Some of these choices make our kids the "left out" kids because we are doing our best to protect them from an ugly cruel world.
It's why we've chosen for them not to have their own phones at young ages. In an effort for transparency, Kate will be getting one soon, but it will be extremely limited on what she's able to access and will full disclosure that we are the ones in control of it. Yes, that means we'll read every text she sends or receives and she's totally okay with that.
It's also why we are extremely picky about who's house they'll go hang out at and the list of who's house they can sleep over at is even smaller. 
They've never been allowed to have elementary school boyfriends and we don't encourage crushes.
It's why they don't have TV's in their rooms or free reign on the internet. It's why they aren't allowed to watch certain tv shows, movies or read certain books. Because our jobs are to protect their minds, bodies, hearts and souls and everything going into them.
What or who we allow access those parts of them will shape who they are. Shouldn't we all want to be so cautious of what's filtering through to these parts of them?
I need it to be crystal clear that I am in NO WAY judging any other parenting methods or would ever say that if you don't parent like us, you're doing it wrong.
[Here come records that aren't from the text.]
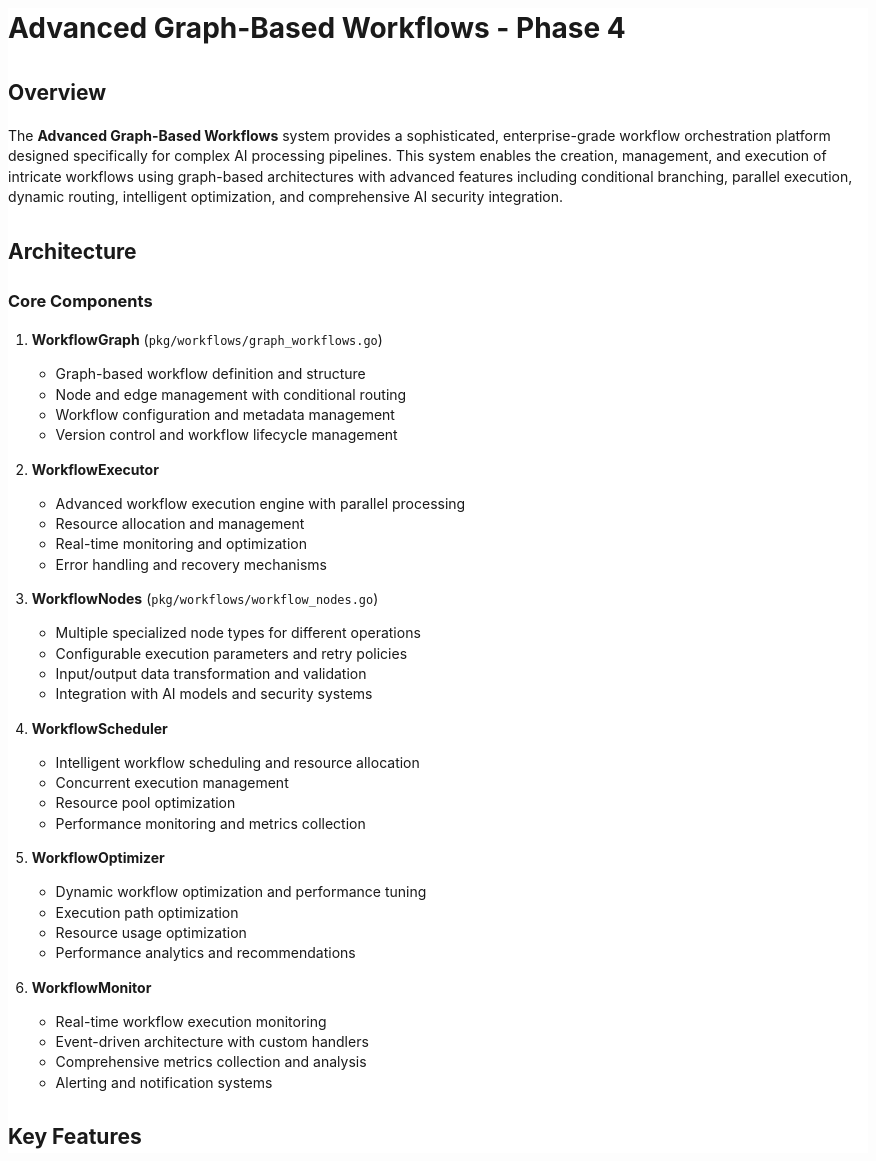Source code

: # Advanced Graph-Based Workflows - Phase 4

## Overview

The **Advanced Graph-Based Workflows** system provides a sophisticated, enterprise-grade workflow orchestration platform designed specifically for complex AI processing pipelines. This system enables the creation, management, and execution of intricate workflows using graph-based architectures with advanced features including conditional branching, parallel execution, dynamic routing, intelligent optimization, and comprehensive AI security integration.

## Architecture

### Core Components

1. **WorkflowGraph** (`pkg/workflows/graph_workflows.go`)
   - Graph-based workflow definition and structure
   - Node and edge management with conditional routing
   - Workflow configuration and metadata management
   - Version control and workflow lifecycle management

2. **WorkflowExecutor**
   - Advanced workflow execution engine with parallel processing
   - Resource allocation and management
   - Real-time monitoring and optimization
   - Error handling and recovery mechanisms

3. **WorkflowNodes** (`pkg/workflows/workflow_nodes.go`)
   - Multiple specialized node types for different operations
   - Configurable execution parameters and retry policies
   - Input/output data transformation and validation
   - Integration with AI models and security systems

4. **WorkflowScheduler**
   - Intelligent workflow scheduling and resource allocation
   - Concurrent execution management
   - Resource pool optimization
   - Performance monitoring and metrics collection

5. **WorkflowOptimizer**
   - Dynamic workflow optimization and performance tuning
   - Execution path optimization
   - Resource usage optimization
   - Performance analytics and recommendations

6. **WorkflowMonitor**
   - Real-time workflow execution monitoring
   - Event-driven architecture with custom handlers
   - Comprehensive metrics collection and analysis
   - Alerting and notification systems

## Key Features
I am not that kind of momma. 
I'm also not in any way judging my kiddos friends or their parents. I love the ones they have dearly. They've done a pretty great job of picking their own little circles.  This is just us. This is what I prayed for God to show me. It's just how we are doing it.

In a world where children are being sexualized younger and younger, being told to look or act a certain way by peers, a pervasive social media presence, violence becoming less and less shocking and self worth so deeply tied into what other's think about us, I feel I would be failing as a parent if I was not trying to make sure I was doing everything I could for them to be and feel safe.
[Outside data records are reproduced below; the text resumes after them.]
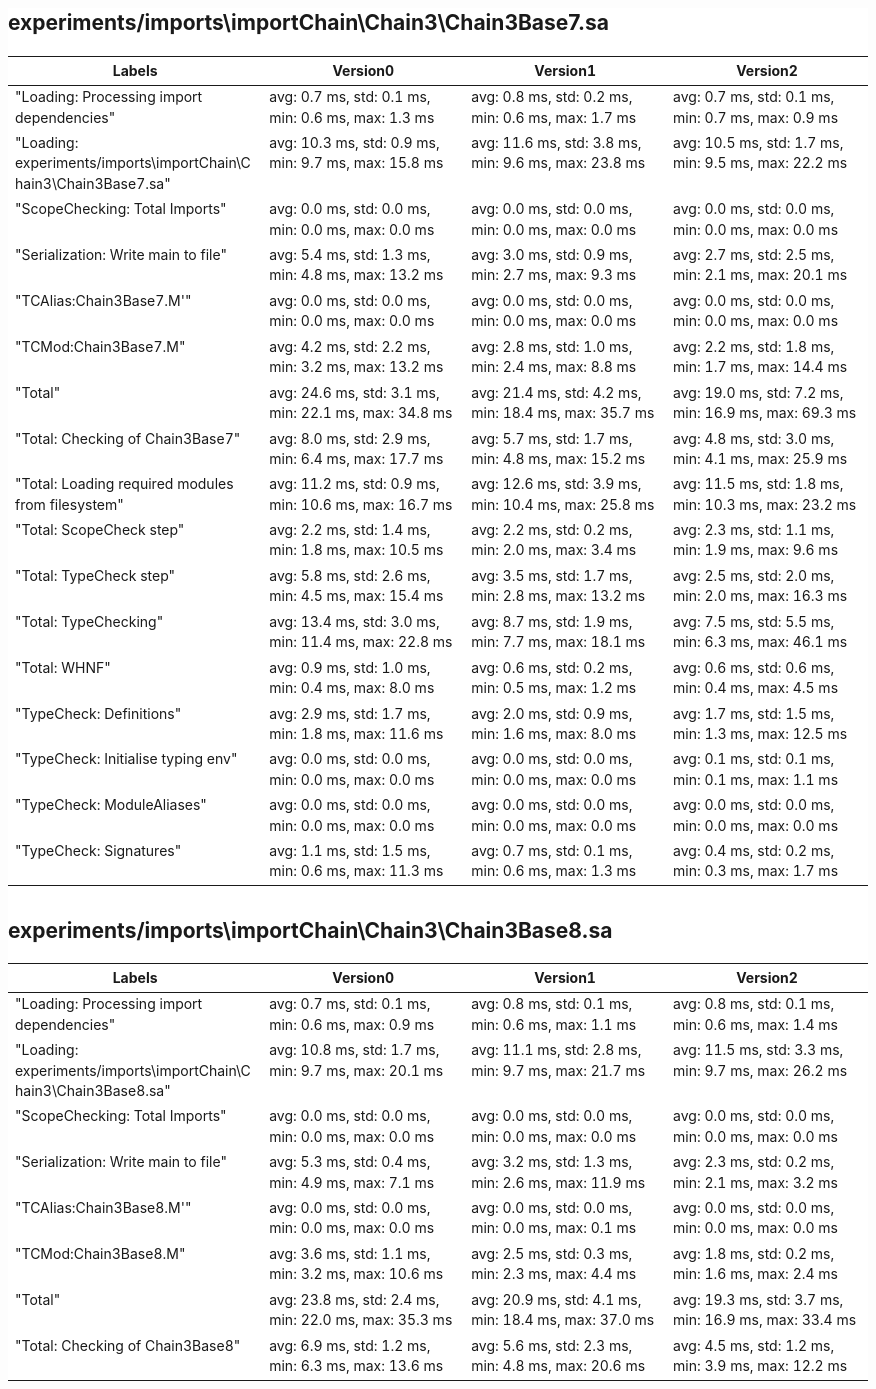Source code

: ## experiments/imports\importChain\Chain3\Chain3Base7.sa

Labels|Version0|Version1|Version2
---|---|---|---
"Loading: Processing import dependencies"|avg: 0.7 ms, std: 0.1 ms, min: 0.6 ms, max: 1.3 ms|avg: 0.8 ms, std: 0.2 ms, min: 0.6 ms, max: 1.7 ms|avg: 0.7 ms, std: 0.1 ms, min: 0.7 ms, max: 0.9 ms
"Loading: experiments/imports\\importChain\\Chain3\\Chain3Base7.sa"|avg: 10.3 ms, std: 0.9 ms, min: 9.7 ms, max: 15.8 ms|avg: 11.6 ms, std: 3.8 ms, min: 9.6 ms, max: 23.8 ms|avg: 10.5 ms, std: 1.7 ms, min: 9.5 ms, max: 22.2 ms
"ScopeChecking: Total Imports"|avg: 0.0 ms, std: 0.0 ms, min: 0.0 ms, max: 0.0 ms|avg: 0.0 ms, std: 0.0 ms, min: 0.0 ms, max: 0.0 ms|avg: 0.0 ms, std: 0.0 ms, min: 0.0 ms, max: 0.0 ms
"Serialization: Write main to file"|avg: 5.4 ms, std: 1.3 ms, min: 4.8 ms, max: 13.2 ms|avg: 3.0 ms, std: 0.9 ms, min: 2.7 ms, max: 9.3 ms|avg: 2.7 ms, std: 2.5 ms, min: 2.1 ms, max: 20.1 ms
"TCAlias:Chain3Base7.M'"|avg: 0.0 ms, std: 0.0 ms, min: 0.0 ms, max: 0.0 ms|avg: 0.0 ms, std: 0.0 ms, min: 0.0 ms, max: 0.0 ms|avg: 0.0 ms, std: 0.0 ms, min: 0.0 ms, max: 0.0 ms
"TCMod:Chain3Base7.M"|avg: 4.2 ms, std: 2.2 ms, min: 3.2 ms, max: 13.2 ms|avg: 2.8 ms, std: 1.0 ms, min: 2.4 ms, max: 8.8 ms|avg: 2.2 ms, std: 1.8 ms, min: 1.7 ms, max: 14.4 ms
"Total"|avg: 24.6 ms, std: 3.1 ms, min: 22.1 ms, max: 34.8 ms|avg: 21.4 ms, std: 4.2 ms, min: 18.4 ms, max: 35.7 ms|avg: 19.0 ms, std: 7.2 ms, min: 16.9 ms, max: 69.3 ms
"Total: Checking of Chain3Base7"|avg: 8.0 ms, std: 2.9 ms, min: 6.4 ms, max: 17.7 ms|avg: 5.7 ms, std: 1.7 ms, min: 4.8 ms, max: 15.2 ms|avg: 4.8 ms, std: 3.0 ms, min: 4.1 ms, max: 25.9 ms
"Total: Loading required modules from filesystem"|avg: 11.2 ms, std: 0.9 ms, min: 10.6 ms, max: 16.7 ms|avg: 12.6 ms, std: 3.9 ms, min: 10.4 ms, max: 25.8 ms|avg: 11.5 ms, std: 1.8 ms, min: 10.3 ms, max: 23.2 ms
"Total: ScopeCheck step"|avg: 2.2 ms, std: 1.4 ms, min: 1.8 ms, max: 10.5 ms|avg: 2.2 ms, std: 0.2 ms, min: 2.0 ms, max: 3.4 ms|avg: 2.3 ms, std: 1.1 ms, min: 1.9 ms, max: 9.6 ms
"Total: TypeCheck step"|avg: 5.8 ms, std: 2.6 ms, min: 4.5 ms, max: 15.4 ms|avg: 3.5 ms, std: 1.7 ms, min: 2.8 ms, max: 13.2 ms|avg: 2.5 ms, std: 2.0 ms, min: 2.0 ms, max: 16.3 ms
"Total: TypeChecking"|avg: 13.4 ms, std: 3.0 ms, min: 11.4 ms, max: 22.8 ms|avg: 8.7 ms, std: 1.9 ms, min: 7.7 ms, max: 18.1 ms|avg: 7.5 ms, std: 5.5 ms, min: 6.3 ms, max: 46.1 ms
"Total: WHNF"|avg: 0.9 ms, std: 1.0 ms, min: 0.4 ms, max: 8.0 ms|avg: 0.6 ms, std: 0.2 ms, min: 0.5 ms, max: 1.2 ms|avg: 0.6 ms, std: 0.6 ms, min: 0.4 ms, max: 4.5 ms
"TypeCheck: Definitions"|avg: 2.9 ms, std: 1.7 ms, min: 1.8 ms, max: 11.6 ms|avg: 2.0 ms, std: 0.9 ms, min: 1.6 ms, max: 8.0 ms|avg: 1.7 ms, std: 1.5 ms, min: 1.3 ms, max: 12.5 ms
"TypeCheck: Initialise typing env"|avg: 0.0 ms, std: 0.0 ms, min: 0.0 ms, max: 0.0 ms|avg: 0.0 ms, std: 0.0 ms, min: 0.0 ms, max: 0.0 ms|avg: 0.1 ms, std: 0.1 ms, min: 0.1 ms, max: 1.1 ms
"TypeCheck: ModuleAliases"|avg: 0.0 ms, std: 0.0 ms, min: 0.0 ms, max: 0.0 ms|avg: 0.0 ms, std: 0.0 ms, min: 0.0 ms, max: 0.0 ms|avg: 0.0 ms, std: 0.0 ms, min: 0.0 ms, max: 0.0 ms
"TypeCheck: Signatures"|avg: 1.1 ms, std: 1.5 ms, min: 0.6 ms, max: 11.3 ms|avg: 0.7 ms, std: 0.1 ms, min: 0.6 ms, max: 1.3 ms|avg: 0.4 ms, std: 0.2 ms, min: 0.3 ms, max: 1.7 ms

## experiments/imports\importChain\Chain3\Chain3Base8.sa

Labels|Version0|Version1|Version2
---|---|---|---
"Loading: Processing import dependencies"|avg: 0.7 ms, std: 0.1 ms, min: 0.6 ms, max: 0.9 ms|avg: 0.8 ms, std: 0.1 ms, min: 0.6 ms, max: 1.1 ms|avg: 0.8 ms, std: 0.1 ms, min: 0.6 ms, max: 1.4 ms
"Loading: experiments/imports\\importChain\\Chain3\\Chain3Base8.sa"|avg: 10.8 ms, std: 1.7 ms, min: 9.7 ms, max: 20.1 ms|avg: 11.1 ms, std: 2.8 ms, min: 9.7 ms, max: 21.7 ms|avg: 11.5 ms, std: 3.3 ms, min: 9.7 ms, max: 26.2 ms
"ScopeChecking: Total Imports"|avg: 0.0 ms, std: 0.0 ms, min: 0.0 ms, max: 0.0 ms|avg: 0.0 ms, std: 0.0 ms, min: 0.0 ms, max: 0.0 ms|avg: 0.0 ms, std: 0.0 ms, min: 0.0 ms, max: 0.0 ms
"Serialization: Write main to file"|avg: 5.3 ms, std: 0.4 ms, min: 4.9 ms, max: 7.1 ms|avg: 3.2 ms, std: 1.3 ms, min: 2.6 ms, max: 11.9 ms|avg: 2.3 ms, std: 0.2 ms, min: 2.1 ms, max: 3.2 ms
"TCAlias:Chain3Base8.M'"|avg: 0.0 ms, std: 0.0 ms, min: 0.0 ms, max: 0.0 ms|avg: 0.0 ms, std: 0.0 ms, min: 0.0 ms, max: 0.1 ms|avg: 0.0 ms, std: 0.0 ms, min: 0.0 ms, max: 0.0 ms
"TCMod:Chain3Base8.M"|avg: 3.6 ms, std: 1.1 ms, min: 3.2 ms, max: 10.6 ms|avg: 2.5 ms, std: 0.3 ms, min: 2.3 ms, max: 4.4 ms|avg: 1.8 ms, std: 0.2 ms, min: 1.6 ms, max: 2.4 ms
"Total"|avg: 23.8 ms, std: 2.4 ms, min: 22.0 ms, max: 35.3 ms|avg: 20.9 ms, std: 4.1 ms, min: 18.4 ms, max: 37.0 ms|avg: 19.3 ms, std: 3.7 ms, min: 16.9 ms, max: 33.4 ms
"Total: Checking of Chain3Base8"|avg: 6.9 ms, std: 1.2 ms, min: 6.3 ms, max: 13.6 ms|avg: 5.6 ms, std: 2.3 ms, min: 4.8 ms, max: 20.6 ms|avg: 4.5 ms, std: 1.2 ms, min: 3.9 ms, max: 12.2 ms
We want our girls to know that their value isn't tied to which boy does or doesn't like them.
We want our girls to know that not fitting in, is totally okay, if fitting in means going against their character and morals.
We want our kids to experience the things around them, not just see them on a screen.
We want their sleep to be peaceful and not full of nightmares of things their eyes have seen.
We want our kids to get to be kids.

If wanting all of these things for them deems us "helicopter parents" or them "sheltered", then so be it.
It's our job.
To protect their hearts, minds, bodies and souls.
And we take it pretty seriously.
It's something maybe even as adults we should be better at for our own self. To be more aware of protecting our minds, our hearts, our bodies and our souls.


So now, when I hear those frustrating words "But... (insert phrase of injustice here)" I reply with, "What are our jobs?" and they reply, "To protect our minds, bodies, hearts and souls" and then we discuss what part of that action conflicts with that calling. They get it.  Do they always like the answers? Oh Lord no. Does that always end the conversation or keep us from arguing? Ha! No. 
But they're understanding better, deeper why we make the decisions we do and I think that is garnering a least a little more respect for our choices. More so than this, they're quickly finding we won't make choices on what they can or can't do based on what another kid can or can't do.

They're not my kids, Katie and Abby. You are. And I love you.








1 comment:

  1. Love this one, so much, hit home for me, in so many ways. I will have to read this one again...great job!